Extract the text of every entry below exactly; leave images out.

··· Extracted material ···

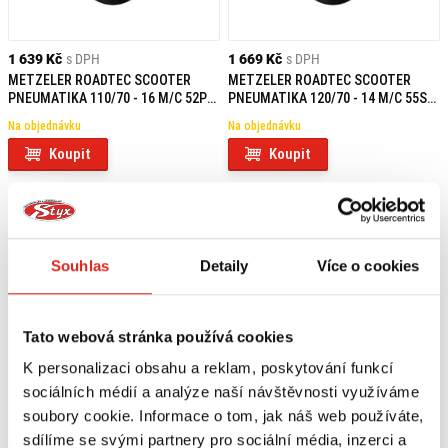
1 639 Kč
s DPH
1 669 Kč
s DPH
METZELER ROADTEC SCOOTER
METZELER ROADTEC SCOOTER
PNEUMATIKA 110/70 - 16 M/C 52P
PNEUMATIKA 120/70 - 14 M/C 55S
TL F
TL F/R
Na objednávku
Na objednávku
Koupit
Koupit
Souhlas
Detaily
Více o cookies
Tato webová stránka používá cookies
K personalizaci obsahu a reklam, poskytování funkcí
sociálních médií a analýze naší návštěvnosti využíváme
soubory cookie. Informace o tom, jak náš web používáte,
sdílíme se svými partnery pro sociální média, inzerci a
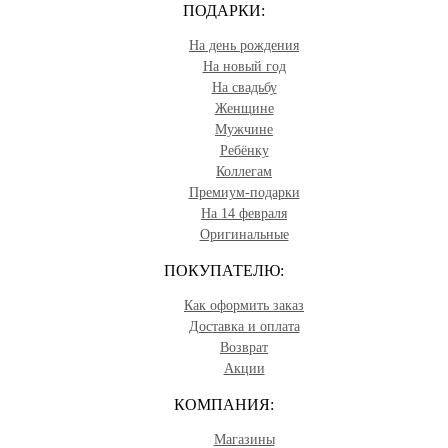
ПОДАРКИ:
На день рождения
На новый год
На свадьбу
Женщине
Мужчине
Ребёнку
Коллегам
Премиум-подарки
На 14 февраля
Оригинальные
ПОКУПАТЕЛЮ:
Как оформить заказ
Доставка и оплата
Возврат
Акции
КОМПАНИЯ:
Магазины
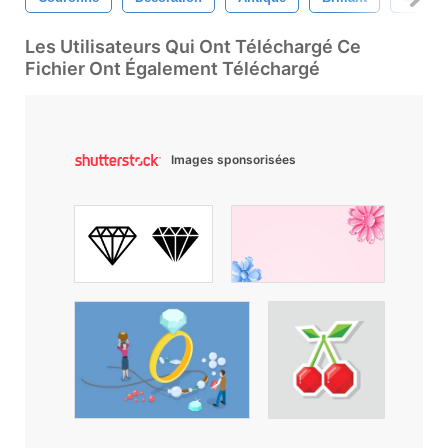
Les Utilisateurs Qui Ont Téléchargé Ce
Fichier Ont Également Téléchargé
Images sponsorisées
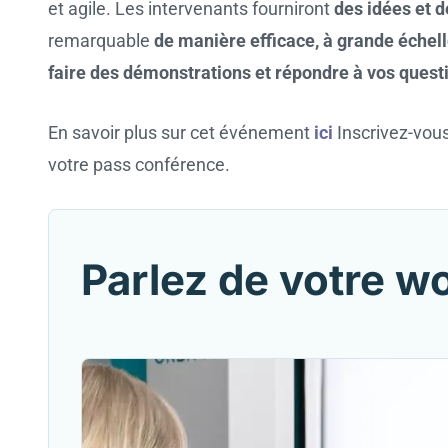
et agile. Les intervenants fourniront
des idées et d
remarquable
de manière efficace, à grande échelle
faire des démonstrations et répondre à vos quest
En savoir plus sur cet événement
ici
Inscrivez-vou
votre pass conférence.
Parlez de votre w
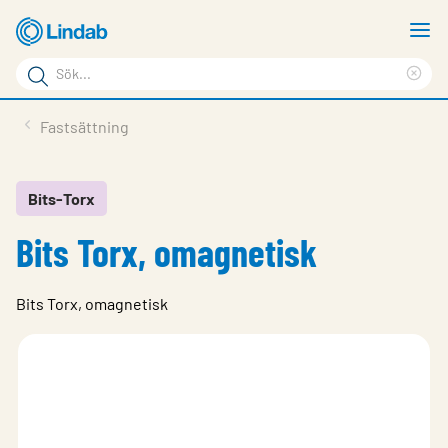
Hoppa
V
till
m
Sökord
huvudinnehållet
Ren
Sök
sök
Produkter
Fastsättning
på
Lösningar
sajten
Service & Support
Bits-Torx
Bits Torx, omagnetisk
Hållbarhet
Om Lindab
Bits Torx, omagnetisk
Kontakt
Logga in
Choose languge
Sweden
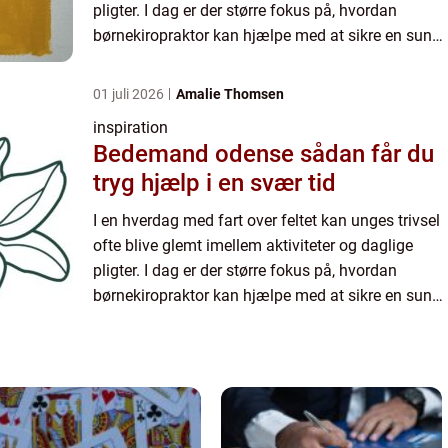
pligter. I dag er der større fokus på, hvordan
børnekiropraktor kan hjælpe med at sikre en sund
udvikling for børn. M...
01 juli 2026
Amalie Thomsen
inspiration
Bedemand odense sådan får du
tryg hjælp i en svær tid
I en hverdag med fart over feltet kan unges trivsel
ofte blive glemt imellem aktiviteter og daglige
pligter. I dag er der større fokus på, hvordan
børnekiropraktor kan hjælpe med at sikre en sund
udvikling for børn. M...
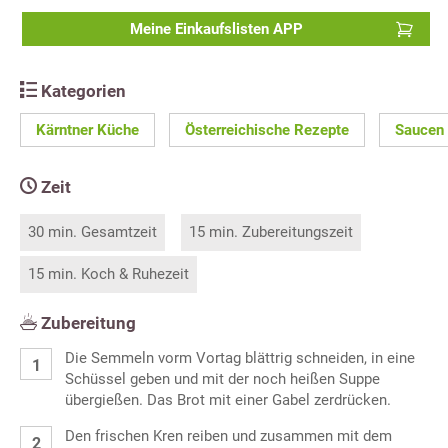
Meine Einkaufslisten APP
Kategorien
Kärntner Küche
Österreichische Rezepte
Saucen
Zeit
30 min. Gesamtzeit
15 min. Zubereitungszeit
15 min. Koch & Ruhezeit
Zubereitung
Die Semmeln vorm Vortag blättrig schneiden, in eine
Schüssel geben und mit der noch heißen Suppe
übergießen. Das Brot mit einer Gabel zerdrücken.
Den frischen Kren reiben und zusammen mit dem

···

▶ _Reply_:
1 639 Kč
s DPH
1 669 Kč
s DPH
METZELER ROADTEC SCOOTER
METZELER ROADTEC SCOOTER
PNEUMATIKA 110/70 - 16 M/C 52P
PNEUMATIKA 120/70 - 14 M/C 55S
TL F
TL F/R
Na objednávku
Na objednávku
Koupit
Koupit
Souhlas
Detaily
Více o cookies
Tato webová stránka používá cookies
K personalizaci obsahu a reklam, poskytování funkcí
sociálních médií a analýze naší návštěvnosti využíváme
soubory cookie. Informace o tom, jak náš web používáte,
sdílíme se svými partnery pro sociální média, inzerci a
ПОДАРКИ:
На день рождения
На новый год
На свадьбу
Женщине
Мужчине
Ребёнку
Коллегам
Премиум-подарки
На 14 февраля
Оригинальные
ПОКУПАТЕЛЮ:
Как оформить заказ
Доставка и оплата
Возврат
Акции
КОМПАНИЯ:
Магазины
Les Utilisateurs Qui Ont Téléchargé Ce
Fichier Ont Également Téléchargé
Images sponsorisées
et agile. Les intervenants fourniront
des idées et d
remarquable
de manière efficace, à grande échelle
faire des démonstrations et répondre à vos quest
En savoir plus sur cet événement
ici
Inscrivez-vou
votre pass conférence.
Parlez de votre w
Hoppa
V
till
m
Sökord
huvudinnehållet
Ren
Sök
sök
Produkter
Fastsättning
på
Lösningar
sajten
Service & Support
Bits-Torx
Bits Torx, omagnetisk
Hållbarhet
Om Lindab
Bits Torx, omagnetisk
Kontakt
Logga in
Choose languge
Sweden
pligter. I dag er der større fokus på, hvordan
børnekiropraktor kan hjælpe med at sikre en sund
udvikling for børn. M...
01 juli 2026
Amalie Thomsen
inspiration
Bedemand odense sådan får du
tryg hjælp i en svær tid
I en hverdag med fart over feltet kan unges trivsel
ofte blive glemt imellem aktiviteter og daglige
pligter. I dag er der større fokus på, hvordan
børnekiropraktor kan hjælpe med at sikre en sund
udvikling for børn. M...
Meine Einkaufslisten APP
Kategorien
Kärntner Küche
Österreichische Rezepte
Saucen
Zeit
30 min. Gesamtzeit
15 min. Zubereitungszeit
15 min. Koch & Ruhezeit
Zubereitung
Die Semmeln vorm Vortag blättrig schneiden, in eine
Schüssel geben und mit der noch heißen Suppe
übergießen. Das Brot mit einer Gabel zerdrücken.
Den frischen Kren reiben und zusammen mit dem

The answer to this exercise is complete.